Flush with cash in overseas accounts, Apple announced Thursday that it had invested $1 billion in China’s most dominant ride-hailing company, giving the consumer electronics giant a stronger connection to a country that is critical to its future success.

The beneficiary of Apple’s decision — a Beijing company called Didi Chuxing — is a major rival of Uber in China. Although the deal ranks as one of Apple’s biggest investments, the stake is basically pocket change to the tech giant. As of its last quarterly earnings, Apple had a staggering $233 billion in cash and securities, mostly parked overseas. Bringing that money back to the United States would come with a costly tax bill.

Apple instead appears to have focused on using its wealth to invest in China, its second-largest market after the United States.

“Real question I have is why aren’t they doing more of this?” said Colin Gillis, a technology analyst at BGC Financial. “They should be putting that cash to work.”

The deal comes as Apple's business has lagged in China as demand for smartphones has slowed. The company’s sales in China, Taiwan and Hong Kong were down 26 percent during the first quarter of 2016 vs. the same period the previous year.

Apple has historically had a better relationship with the Chinese government than other American tech firms but has faced hurdles in recent months. In April, Apple’s online iBooks and iTunes Movies stores were shut down in China — six months after they launched there — because of issues with regulators.

The investment in Didi Chuxing could help ease tensions going forward, according to some industry observers.

“China is an interesting country to work in — and to get more things done, it usually takes major local investments by foreign companies,” said analyst Patrick Moorhead of Moor Insights & Strategy. “This sends a message to the Chinese government that Apple is willing to commit.”

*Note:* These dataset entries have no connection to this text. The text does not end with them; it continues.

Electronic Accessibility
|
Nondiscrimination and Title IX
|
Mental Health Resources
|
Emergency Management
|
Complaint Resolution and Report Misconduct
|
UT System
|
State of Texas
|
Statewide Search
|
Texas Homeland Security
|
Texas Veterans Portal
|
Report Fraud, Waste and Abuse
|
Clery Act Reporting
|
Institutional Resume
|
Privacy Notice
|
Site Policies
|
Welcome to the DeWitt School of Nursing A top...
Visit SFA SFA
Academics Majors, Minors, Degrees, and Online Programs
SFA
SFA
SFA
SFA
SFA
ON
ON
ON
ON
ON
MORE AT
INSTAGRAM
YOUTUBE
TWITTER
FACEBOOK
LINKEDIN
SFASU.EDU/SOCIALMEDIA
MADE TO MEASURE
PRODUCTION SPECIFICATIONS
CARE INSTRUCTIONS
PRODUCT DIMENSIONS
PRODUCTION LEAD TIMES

Apple did not immediately respond to a request for comment. But in an interview with Reuters, chief executive Tim Cook said, “We are making the investment for a number of strategic reasons, including a chance to learn more about certain segments of the China market.”

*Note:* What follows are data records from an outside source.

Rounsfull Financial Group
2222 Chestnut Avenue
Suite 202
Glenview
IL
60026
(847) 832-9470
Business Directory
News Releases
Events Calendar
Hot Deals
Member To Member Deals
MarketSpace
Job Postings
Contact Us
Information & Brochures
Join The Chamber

China's ride-hailing industry may also be attractive because the country is in a race to define the future of transportation. It is investing in companies that can build electric and driverless cars. And China is giving those businesses the regulatory clearance to put such vehicles on the road.

But not all companies will be treated equally as China continues to develop. Its government has a clear preference to helping its own native industries.

Notably, Uber chief executive Travis Kalanick told Canadian tech site BetaKit in February that his company is "losing over $1 billion a year in China" as part of a struggle to compete inside the country.

Didi Chuxing says that more than 11 million rides are completed on its platform per day and it serves 300 million users in more than 400 Chinese cities. The four-year-old company’s other investors include some of China’s largest Internet companies, but Apple’s investment is the single-largest it has ever received.